I just saw the teaser trailer, and I am really looking forward to Christopher Nolan’s Dunkirk. I’ve relished the developments in technology and filmmaking that allow us at least a little glimpse of what historical events might have been like. I know, I know, it is still filtered through perceptions and shaped by market demands and limited in so many other ways, but I say we have a chance of a glimpse at what we didn’t live through. Even if not, though, it allows for an expansion of imagination, and a sympathetic imagination that allows us to stand in another’s boots for a moment is halfway there to creating decent human beings. Perhaps I will be disappointed – it will neither be the first nor the last time – but fingers crossed.
And as for Dunkirk itself, I can’t ever finish Paul Gallico’s The Snow Goose without crying. The bravery of all of those on the armada of tiny vessels, the fishing boats, the little sloops that sailed to and fro across the English Channel to rescue the stranded soldiers – just writing this gives me goose bumps. Unarmed recreational and commercial vessels up against the Luftwaffe. Thousands of men standing neck deep in water for hours, hoping to get onto a ship before the paused blitzkrieg begins again, before a dive-bombing stuka blows them to bits.
All of our lives are contingent on so many things, even just going back one generation, let along to the primordial slime: that our parents met, for a start.
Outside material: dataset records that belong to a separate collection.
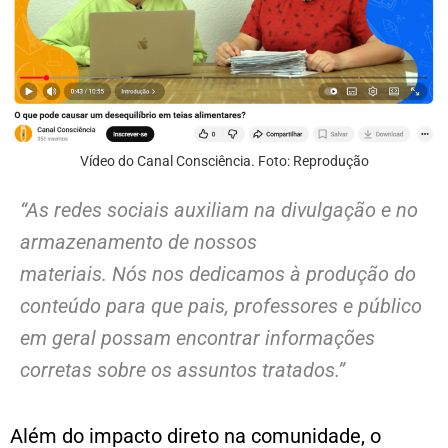
Vídeo do Canal Consciência. Foto: Reprodução
“As redes sociais auxiliam na divulgação e no
armazenamento de nossos
materiais. Nós nos dedicamos à produção do
conteúdo para que pais, professores e público
em geral possam encontrar informações
corretas sobre os assuntos tratados.”
Além do impacto direto na comunidade, o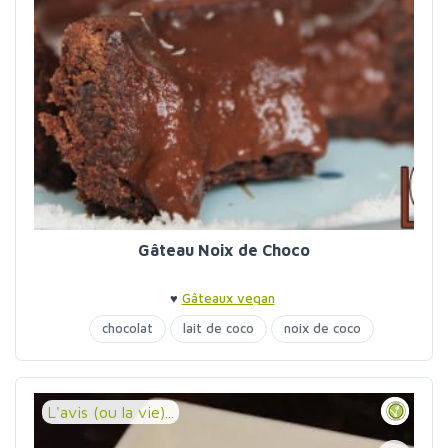
Gâteau Noix de Choco
♥
Gâteaux vegan
chocolat
lait de coco
noix de coco
L'avis (ou la vie)...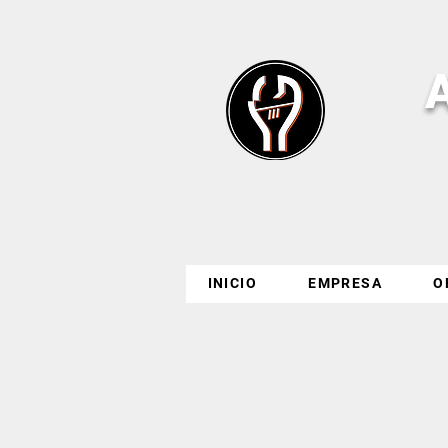
INICIO
EMPRESA
O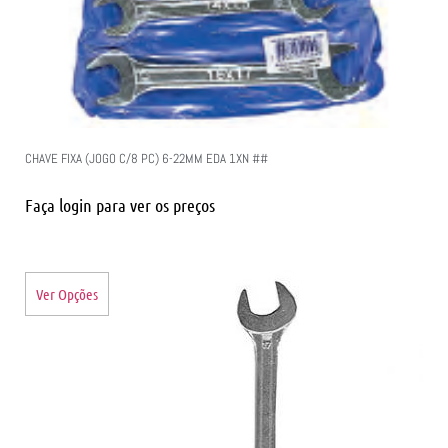
CHAVE FIXA (JOGO C/8 PC) 6-22MM EDA 1XN ##
Faça login para ver os preços
Ver Opções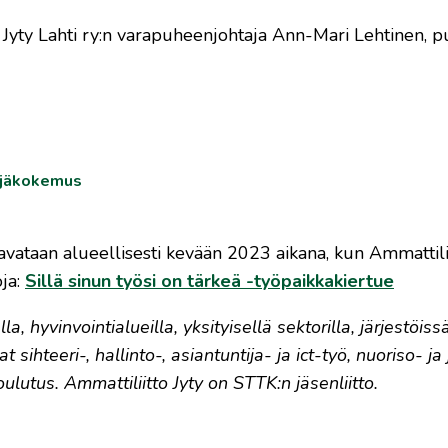
Jyty Lahti ry:n varapuheenjohtaja Ann-Mari Lehtinen, p
kijäkokemus
avataan alueellisesti kevään 2023 aikana, kun Ammattilii
oja:
Sillä sinun työsi on tärkeä -työpaikkakiertue
a, hyvinvointialueilla, yksityisellä sektorilla, järjestöissä
hteeri-, hallinto-, asiantuntija- ja ict-työ, nuoriso- ja 
oulutus. Ammattiliitto Jyty on STTK:n jäsenliitto.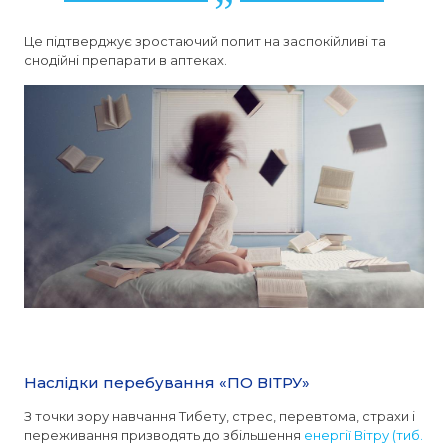
Це підтверджує зростаючий попит на заспокійливі та
снодійні препарати в аптеках.
Наслідки перебування «ПО ВІТРУ»
З точки зору навчання Тибету, стрес, перевтома, страхи і
переживання призводять до збільшення
енергії Вітру (тиб.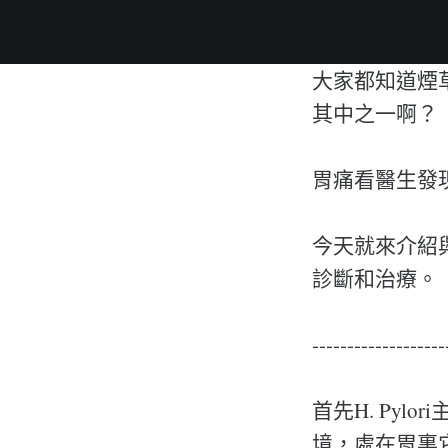
大家都知道煙
其中之一啊？
胃痛看醫生發
今天就來介紹與幽門螺
診斷和治療。
-------------------
首先H. Py
境，處在胃裏它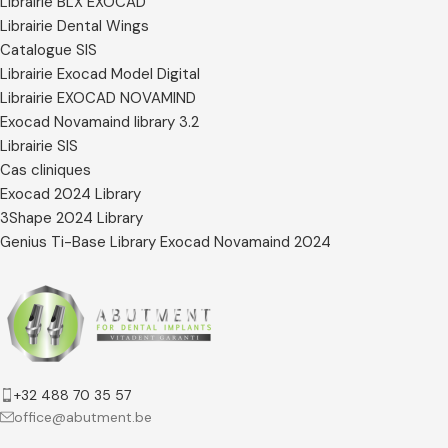
Librairie BLX EXOCAD
Librairie Dental Wings
Catalogue SIS
Librairie Exocad Model Digital
Librairie EXOCAD NOVAMIND
Exocad Novamaind library 3.2
Librairie SIS
Cas cliniques
Exocad 2024 Library
3Shape 2024 Library
Genius Ti-Base Library Exocad Novamaind 2024
+32 488 70 35 57
office@abutment.be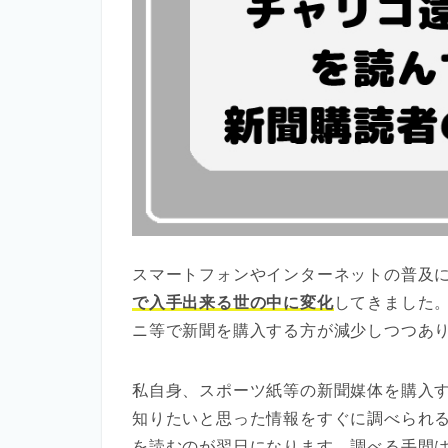
スマートフォンやインターネットの普及
で入手出来る世の中に変化
してきました
ニ等で新聞を購入する方が減少しつつあ
私自身、スポーツ紙等の新聞媒体を購入
知りたいと思った情報をすぐに調べられ
を読むのが翌日になります。調べる手間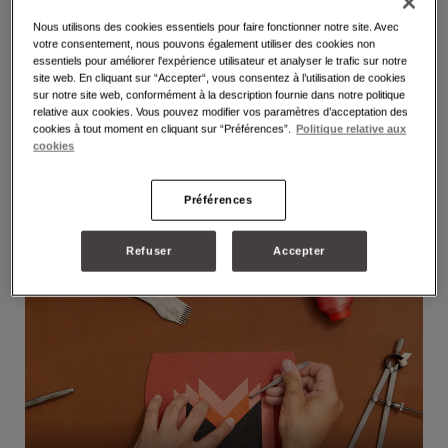
Nous utilisons des cookies essentiels pour faire fonctionner notre site. Avec
votre consentement, nous pouvons également utiliser des cookies non
essentiels pour améliorer l'expérience utilisateur et analyser le trafic sur notre
site web. En cliquant sur “Accepter“, vous consentez à l’utilisation de cookies
sur notre site web, conformément à la description fournie dans notre politique
relative aux cookies. Vous pouvez modifier vos paramètres d’acceptation des
cookies à tout moment en cliquant sur “Préférences”.
Politique relative aux
cookies
Préférences
Refuser
Accepter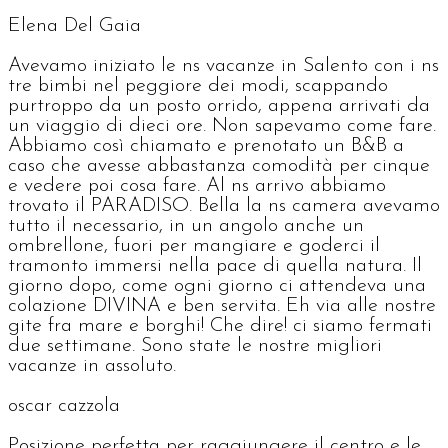
Elena Del Gaia
Avevamo iniziato le ns vacanze in Salento con i ns
tre bimbi nel peggiore dei modi, scappando
purtroppo da un posto orrido, appena arrivati da
un viaggio di dieci ore. Non sapevamo come fare.
Abbiamo così chiamato e prenotato un B&B a
caso che avesse abbastanza comodità per cinque
e vedere poi cosa fare. Al ns arrivo abbiamo
trovato il PARADISO. Bella la ns camera avevamo
tutto il necessario, in un angolo anche un
ombrellone, fuori per mangiare e goderci il
tramonto immersi nella pace di quella natura. Il
giorno dopo, come ogni giorno ci attendeva una
colazione DIVINA e ben servita. Eh via alle nostre
gite fra mare e borghi! Che dire! ci siamo fermati
due settimane. Sono state le nostre migliori
vacanze in assoluto.
oscar cazzola
Posizione perfetta per raggiungere il centro e le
We could go crazy thinking about all of the things throughout history that led to us being here, all the happy accidents and the disasters which did not destroy our line. There is an infinity we will never know. However, I know this: my grandfather, serving with the BEF, was evacuated from Dunkirk. If history had been this tiny bit different, neither my mother nor me and my siblings would ever have been born.My grandfather never spoke much of the war, but one thing he did say was that if some bastard hadn’t stolen his boots, he would have drowned during the evacuation. So to that bastard, and to the good Lord who gave us all life, I say thanks.